Incidentally, a big reason for multicast is that establishing individual UDP routes to thousands of end points would be extraordinarily higher use of resources to do the same thing as multicast. Multicast gets rid of much overhead, but can still consume more resources than a single UDP route within the switch or router.

Sometimes performance under high load is the reason why people are willing to spend a lot more money for a high end switch which otherwise looks to have the same specifications and features as a lower cost consumer switch.

Since ifconfig does not see the packet, yet there are no drops, errors, overruns, framing, nor collision errors, it looks like the switch is where the packets go missing (none of the other testing ever indicated any hardware failure, and both ends of the data transfer are known to have the ability to function correctly). If not the switch, then it implies the NIC hardware itself is losing the packets in such a way that the kernel can’t see it…this is unlikely since the same hardware works in other cases.

My thought is that it has to be the NIC. The switch tells me its sending all the packets. When another computer is hooked up to the switch, it sees all the packets. See the following:

sender computer --> switch ( says all packets sent to all users) --> tx 1 (gets 1/3 of packets, yet no drops, etc)
                         |
                         -------> laptop (see 100% of data, n)

The reverse process also works in all the permutations above. I know there are bandwidth issues with the TX1 NIC. What exactly are these issues?

I should add that about 10 years ago, I saw this issue with the HP rx1620 and rx2620s. They would drop a few packets every 5 minutes. The problem tracked down to be the ARP cache flush (secret_interval in /proc).

If i send you a receiver and sender code, can you run it on your bench to verify our issue?

I am not currently at a point where I can put much time into something like that, but possibly I could see if I find those issues between my Fedora host and a JTX1 (no guarantee on how fast I’d get to it). One thing to consider is that I have a different network switch. Since removing the switch and running direct seems to at least mitigate the problem it is questionable how much value there is in my own testing with the wrong switch.

Btw, it is generally ARP caching which does get in the way, especially on cheaper routers and switches. It’s hard to count the number of cases where people in online games have issues until they reboot a router or switch…and then the issue comes back a few days or a few weeks later…then reboot helps, and the issue repeats. The reboot clears the ARP cache.
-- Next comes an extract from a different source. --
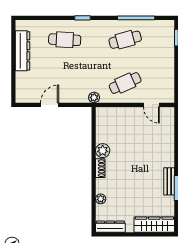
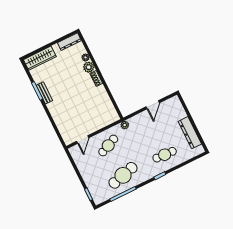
cafe table: (125, 40) -> (123, 175), width x1.37, depth x1.35
door: (151, 105) -> (83, 139), swing flipped
plant: (103, 151) -> (89, 67), moved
You can actually attach files to a forum message after the message is posted, though I don’t know if a “.tar.gz2” or “.tgz” type extension is allowed or not. If you have a github account you could post there and give the github URL. On a message you’ve posted hover the mouse over the quote symbol at the upper right corner…a paper clip icon should then appear, and this is for attaching files to an existing message (sorry, can’t attach to a thread as it is authored, only after).

Thanks for the reply.

I will send you code. My goal is it will compile simply. If it works with your switch, then we will just use your switch. All the switches here reproduce the problem. I will post on github.

I was able to solve the issue.

I setup the system so that it was Sender --> Switch --> tx1.

I set up wireshark on the tx1 and send data from the Sender at 7MB/s. Analyzing the wireshark output showed that the 7MB/s was coming over at a low duty cycle, therefore, the switch was buffering up UDP packets and sending them out in one large burst which overwelmed the TX1. This is why direct connection worked (i.e. Sender --> tx1) because it sent the 7MB/s out over a ~50% duty cycle. The UDP packets from the switch are sent at a much lower duty cycle. The switch exchanges latency for bandwidth.

The solution was to turn on Flow control at the switch. This immediately solve the problem and raised the duty cycle to where the TX1 was not overwhelmed.